El alcalde de Chía, Leonardo Donoso, repite una estrategia conocida, pero con menos encanto y más cinismo. La imagen de un alcalde suplicando ayuda internacional mientras las instituciones colombianas lo condenan es difícil de vender, incluso para una CIDH acostumbrada a casos polémicos. Leonardo Donoso, ha decidido jugar su última carta frente a la inminente ratificación de su destitución por corrupción. Según conoció CORREO NEWS, ha puesto sus fichas en la Corte Interamericana de Derechos Humanos (CIDH) con una maniobra clara: hacerse pasar por víctima de un «sistema judicial politizado» y buscar medidas cautelares internacionales que le permitan mantenerse en el cargo.
Pero la realidad es menos noble de lo que pretende el alcalde. Su destitución está amparada en graves acusaciones de irregularidades contractuales, un eufemismo para lo que muchos en Chía consideran un saqueo descarado. En lugar de asumir la responsabilidad, Donoso ahora busca refugio en el extranjero, con una excusa que intenta desviar la atención de los escándalos que marcaron su pasada administración.

....................

Orden de trabajo: Según el fragmento del documento, ¿ante qué organismo internacional ha puesto sus fichas Leonardo Donoso?

Registros:
....................

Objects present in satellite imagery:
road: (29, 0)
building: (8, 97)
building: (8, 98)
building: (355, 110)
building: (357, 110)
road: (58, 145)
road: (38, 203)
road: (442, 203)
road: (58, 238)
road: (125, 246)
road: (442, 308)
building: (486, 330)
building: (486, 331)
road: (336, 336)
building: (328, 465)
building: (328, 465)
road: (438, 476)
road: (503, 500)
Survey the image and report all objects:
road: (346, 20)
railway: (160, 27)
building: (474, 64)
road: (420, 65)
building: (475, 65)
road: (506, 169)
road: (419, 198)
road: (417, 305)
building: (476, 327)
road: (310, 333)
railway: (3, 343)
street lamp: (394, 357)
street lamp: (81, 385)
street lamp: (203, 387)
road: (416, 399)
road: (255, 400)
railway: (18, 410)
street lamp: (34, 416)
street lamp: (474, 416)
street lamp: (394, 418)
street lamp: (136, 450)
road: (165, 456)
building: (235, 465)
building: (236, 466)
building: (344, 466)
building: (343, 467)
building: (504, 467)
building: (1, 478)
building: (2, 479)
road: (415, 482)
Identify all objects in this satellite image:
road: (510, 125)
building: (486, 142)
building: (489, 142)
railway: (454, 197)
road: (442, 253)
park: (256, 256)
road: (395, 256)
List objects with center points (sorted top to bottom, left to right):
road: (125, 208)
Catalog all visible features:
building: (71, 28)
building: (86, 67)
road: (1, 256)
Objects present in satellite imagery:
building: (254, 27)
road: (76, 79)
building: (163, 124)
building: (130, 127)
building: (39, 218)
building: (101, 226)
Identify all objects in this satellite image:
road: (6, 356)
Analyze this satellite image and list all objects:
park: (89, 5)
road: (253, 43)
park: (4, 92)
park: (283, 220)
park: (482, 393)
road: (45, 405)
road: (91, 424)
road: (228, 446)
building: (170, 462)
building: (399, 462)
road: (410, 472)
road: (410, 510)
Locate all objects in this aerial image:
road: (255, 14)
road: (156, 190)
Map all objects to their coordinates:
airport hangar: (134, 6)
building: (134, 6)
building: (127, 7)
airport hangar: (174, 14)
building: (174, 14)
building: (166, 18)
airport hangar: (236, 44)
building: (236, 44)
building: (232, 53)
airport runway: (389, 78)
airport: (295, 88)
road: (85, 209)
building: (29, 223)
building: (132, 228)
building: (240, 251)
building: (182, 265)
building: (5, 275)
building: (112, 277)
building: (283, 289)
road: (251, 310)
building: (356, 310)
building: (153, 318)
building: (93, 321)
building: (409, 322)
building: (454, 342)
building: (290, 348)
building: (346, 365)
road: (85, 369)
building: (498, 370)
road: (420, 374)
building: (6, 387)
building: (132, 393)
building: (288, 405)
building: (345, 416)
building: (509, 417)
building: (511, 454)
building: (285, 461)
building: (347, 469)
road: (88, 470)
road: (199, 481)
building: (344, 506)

....................

Resultado de la tarea: Ante la Corte Interamericana de Derechos Humanos (CIDH).